Friday, February 10, 2006

Is Technology Eroding Our Memories? Part 2

I’ve been thinking more about to what extent technology builds and erodes our memories, and if it’s a change from before we had the technologies.

It’s true that, now that all my phone numbers are loaded on my cell phone, I remember very few phone numbers anymore. In a dead cell-phone survivalist situation, that wouldn’t be a good thing, necessarily.

And speaking of cell phones, they tend to be poorly used as memory devices at times. Take my friend’s brother, who is terrible with navigating but has to travel for work a lot, so every time he drives into a new city, he calls a family member to look up the maps and talk him through it. There’s something wrong about that.

So clearly, there’s some sort of erosion going on, as the article claims. But I wonder if it’s all that different from my father’s memory (hi dad!). He’s been claiming to have a terrible memory for years, but you ask him who was pitching in the 1981 Cubs game he attended and he’ll tell you exactly what happened during the game.

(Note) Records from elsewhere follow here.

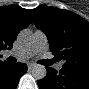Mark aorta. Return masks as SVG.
Instances as JSON below:
<instances>
[{
    "label": "aorta",
    "mask_w": 89,
    "mask_h": 89,
    "mask_svg": "<svg viewBox=\"0 0 89 89\" xmlns=\"http://www.w3.org/2000/svg\"><path fill=\"white\" fill-rule=\"evenodd\" d=\"M19 41L23 46L30 48L31 46L34 45L35 38L31 31L25 30L19 34ZM32 75L37 80L44 78L46 76L45 67L42 65H39L33 70Z\"/></svg>",
    "instance_id": "obj_1"
}]
</instances>
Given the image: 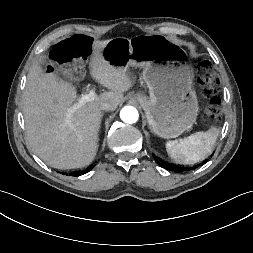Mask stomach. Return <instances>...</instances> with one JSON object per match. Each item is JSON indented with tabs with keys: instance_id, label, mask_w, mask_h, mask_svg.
I'll list each match as a JSON object with an SVG mask.
<instances>
[{
	"instance_id": "stomach-1",
	"label": "stomach",
	"mask_w": 253,
	"mask_h": 253,
	"mask_svg": "<svg viewBox=\"0 0 253 253\" xmlns=\"http://www.w3.org/2000/svg\"><path fill=\"white\" fill-rule=\"evenodd\" d=\"M102 54L114 66L143 68L149 96L136 93L133 97L144 109L154 134L171 139L192 128L199 108L192 85L193 68L181 47L161 35L116 37L109 40Z\"/></svg>"
}]
</instances>
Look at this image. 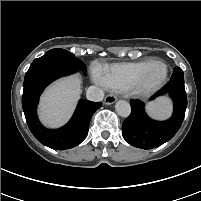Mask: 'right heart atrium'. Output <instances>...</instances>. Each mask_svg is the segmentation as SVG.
<instances>
[{
    "instance_id": "obj_1",
    "label": "right heart atrium",
    "mask_w": 201,
    "mask_h": 201,
    "mask_svg": "<svg viewBox=\"0 0 201 201\" xmlns=\"http://www.w3.org/2000/svg\"><path fill=\"white\" fill-rule=\"evenodd\" d=\"M93 77L96 83H98L102 87H106V84L102 75V71L99 68L97 67L94 68Z\"/></svg>"
}]
</instances>
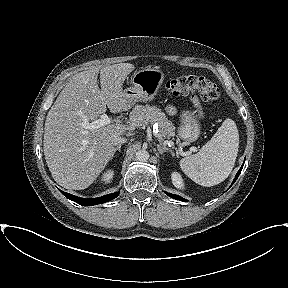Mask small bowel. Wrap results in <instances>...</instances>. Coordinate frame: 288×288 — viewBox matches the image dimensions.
Instances as JSON below:
<instances>
[{
    "label": "small bowel",
    "instance_id": "obj_1",
    "mask_svg": "<svg viewBox=\"0 0 288 288\" xmlns=\"http://www.w3.org/2000/svg\"><path fill=\"white\" fill-rule=\"evenodd\" d=\"M193 103H194L195 107H198L199 104H198V101L196 99H193ZM167 112L170 113V114H175L176 110H175L174 107L168 106L167 107Z\"/></svg>",
    "mask_w": 288,
    "mask_h": 288
}]
</instances>
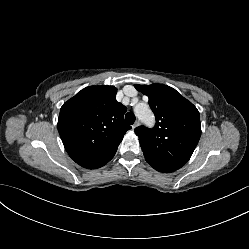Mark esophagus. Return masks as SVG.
I'll return each mask as SVG.
<instances>
[{
	"mask_svg": "<svg viewBox=\"0 0 249 249\" xmlns=\"http://www.w3.org/2000/svg\"><path fill=\"white\" fill-rule=\"evenodd\" d=\"M139 121H136L133 125H132V129L134 130L137 126H139Z\"/></svg>",
	"mask_w": 249,
	"mask_h": 249,
	"instance_id": "obj_1",
	"label": "esophagus"
}]
</instances>
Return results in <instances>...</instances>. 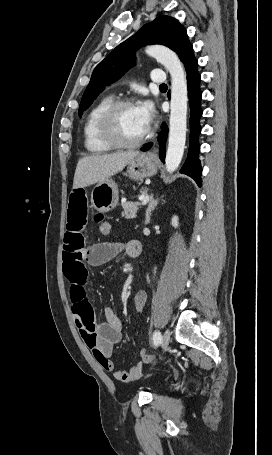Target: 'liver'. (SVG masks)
Wrapping results in <instances>:
<instances>
[{
  "label": "liver",
  "mask_w": 272,
  "mask_h": 455,
  "mask_svg": "<svg viewBox=\"0 0 272 455\" xmlns=\"http://www.w3.org/2000/svg\"><path fill=\"white\" fill-rule=\"evenodd\" d=\"M139 154L138 151H127L81 158L75 170L73 189L85 188L108 180Z\"/></svg>",
  "instance_id": "6515ba94"
}]
</instances>
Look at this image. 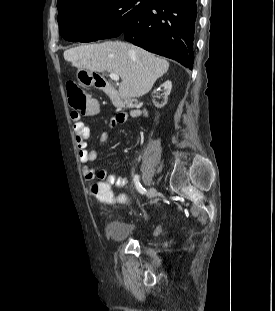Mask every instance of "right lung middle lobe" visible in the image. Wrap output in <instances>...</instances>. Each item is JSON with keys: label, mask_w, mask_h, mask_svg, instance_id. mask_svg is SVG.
Here are the masks:
<instances>
[{"label": "right lung middle lobe", "mask_w": 275, "mask_h": 311, "mask_svg": "<svg viewBox=\"0 0 275 311\" xmlns=\"http://www.w3.org/2000/svg\"><path fill=\"white\" fill-rule=\"evenodd\" d=\"M156 0H71L58 8L59 31L69 41L120 35L129 22Z\"/></svg>", "instance_id": "dd1d6c3e"}]
</instances>
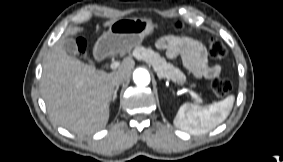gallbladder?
Returning <instances> with one entry per match:
<instances>
[{"label":"gallbladder","mask_w":283,"mask_h":162,"mask_svg":"<svg viewBox=\"0 0 283 162\" xmlns=\"http://www.w3.org/2000/svg\"><path fill=\"white\" fill-rule=\"evenodd\" d=\"M64 48L68 53H70L72 55L76 56L78 54L76 41L72 38H67L64 41Z\"/></svg>","instance_id":"bac80fb5"}]
</instances>
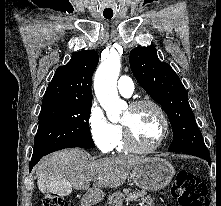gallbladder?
<instances>
[{
	"label": "gallbladder",
	"instance_id": "1",
	"mask_svg": "<svg viewBox=\"0 0 221 206\" xmlns=\"http://www.w3.org/2000/svg\"><path fill=\"white\" fill-rule=\"evenodd\" d=\"M37 190H43V194H59L63 198L70 192V181H38Z\"/></svg>",
	"mask_w": 221,
	"mask_h": 206
}]
</instances>
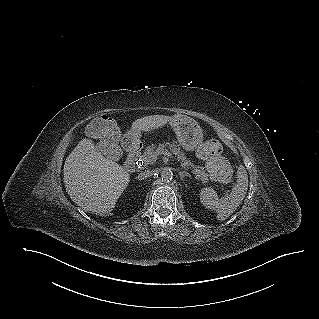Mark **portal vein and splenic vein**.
I'll return each mask as SVG.
<instances>
[{
    "label": "portal vein and splenic vein",
    "mask_w": 319,
    "mask_h": 319,
    "mask_svg": "<svg viewBox=\"0 0 319 319\" xmlns=\"http://www.w3.org/2000/svg\"><path fill=\"white\" fill-rule=\"evenodd\" d=\"M160 154L165 155V156H167V157H170V158H172L173 160H177V159L172 155V153H170L168 150H163V151H158V152H156V153L152 156V159H153V160H156L157 156L160 155ZM197 179H199V177H198Z\"/></svg>",
    "instance_id": "1"
}]
</instances>
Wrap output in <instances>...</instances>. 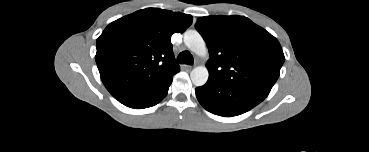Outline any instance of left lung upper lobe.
Segmentation results:
<instances>
[{
  "mask_svg": "<svg viewBox=\"0 0 369 152\" xmlns=\"http://www.w3.org/2000/svg\"><path fill=\"white\" fill-rule=\"evenodd\" d=\"M209 49V79L267 96L285 57L277 39L243 16H206L195 25Z\"/></svg>",
  "mask_w": 369,
  "mask_h": 152,
  "instance_id": "left-lung-upper-lobe-1",
  "label": "left lung upper lobe"
}]
</instances>
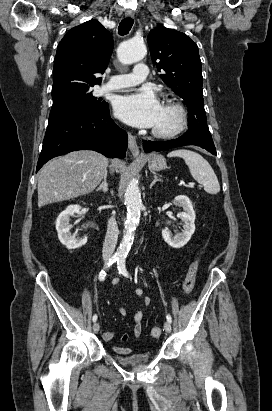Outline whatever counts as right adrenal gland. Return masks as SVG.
<instances>
[{
	"instance_id": "right-adrenal-gland-1",
	"label": "right adrenal gland",
	"mask_w": 272,
	"mask_h": 411,
	"mask_svg": "<svg viewBox=\"0 0 272 411\" xmlns=\"http://www.w3.org/2000/svg\"><path fill=\"white\" fill-rule=\"evenodd\" d=\"M100 190H103L104 193L108 192L107 173L104 174L103 182L96 189V191H100Z\"/></svg>"
}]
</instances>
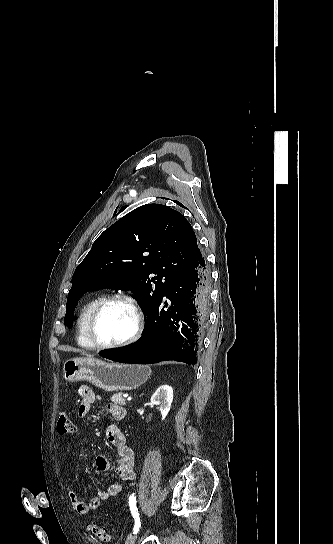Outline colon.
<instances>
[{
    "instance_id": "5ec220e1",
    "label": "colon",
    "mask_w": 333,
    "mask_h": 544,
    "mask_svg": "<svg viewBox=\"0 0 333 544\" xmlns=\"http://www.w3.org/2000/svg\"><path fill=\"white\" fill-rule=\"evenodd\" d=\"M57 431L59 434H71L75 431V426L72 419L67 414H62L57 422ZM89 531L101 540H108L109 534L107 530L95 523L88 525Z\"/></svg>"
}]
</instances>
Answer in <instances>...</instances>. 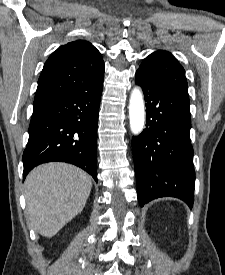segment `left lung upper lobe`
<instances>
[{
  "instance_id": "5c2ea615",
  "label": "left lung upper lobe",
  "mask_w": 225,
  "mask_h": 275,
  "mask_svg": "<svg viewBox=\"0 0 225 275\" xmlns=\"http://www.w3.org/2000/svg\"><path fill=\"white\" fill-rule=\"evenodd\" d=\"M138 71L189 99L185 70L171 53L163 50L153 52L143 60Z\"/></svg>"
}]
</instances>
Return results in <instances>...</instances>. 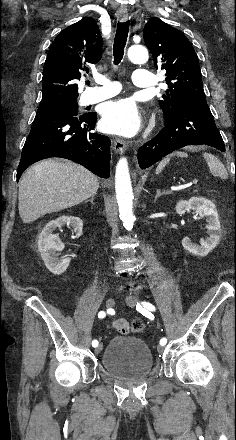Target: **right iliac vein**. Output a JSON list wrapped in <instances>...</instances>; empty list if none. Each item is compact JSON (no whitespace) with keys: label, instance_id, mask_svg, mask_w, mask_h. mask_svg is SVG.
<instances>
[{"label":"right iliac vein","instance_id":"1","mask_svg":"<svg viewBox=\"0 0 236 440\" xmlns=\"http://www.w3.org/2000/svg\"><path fill=\"white\" fill-rule=\"evenodd\" d=\"M114 304H115V300L113 298L107 299V301H106L107 308H112L114 306ZM102 348H103V345L99 344L97 346V348L95 349V353L99 354L101 352Z\"/></svg>","mask_w":236,"mask_h":440}]
</instances>
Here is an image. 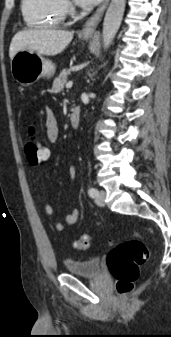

The point is that that we’ve always (some more than others) specialized in the kind of knowledge we remember. We’ve always had a huge body of knowledge out there that wasn’t in our heads, and we’ve always chosen what we want to retain.

I’m not entirely sure whether in general the amount of stuff we know in our heads has gotten smaller or not. What seems clear is that there’s a lot more information out there from which to pick and choose. Whether or not our memories have gotten worse, it could easily seem like they have in proportion to the body of information that’s out there. And what we remember has certainly changed in some ways.